__WHAT THIS TASK INVOLVES__.
Print every line of each of the entries below without any change, keeping the original order.

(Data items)
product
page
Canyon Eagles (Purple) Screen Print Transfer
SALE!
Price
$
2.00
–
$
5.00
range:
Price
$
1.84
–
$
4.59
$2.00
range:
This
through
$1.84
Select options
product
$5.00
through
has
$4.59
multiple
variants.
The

__COMPLETED EXERCISE__.
product
page
Canyon Eagles (Purple) Screen Print Transfer
SALE!
Price
$
2.00
–
$
5.00
range:
Price
$
1.84
–
$
4.59
$2.00
range:
This
through
$1.84
Select options
product
$5.00
through
has
$4.59
multiple
variants.
The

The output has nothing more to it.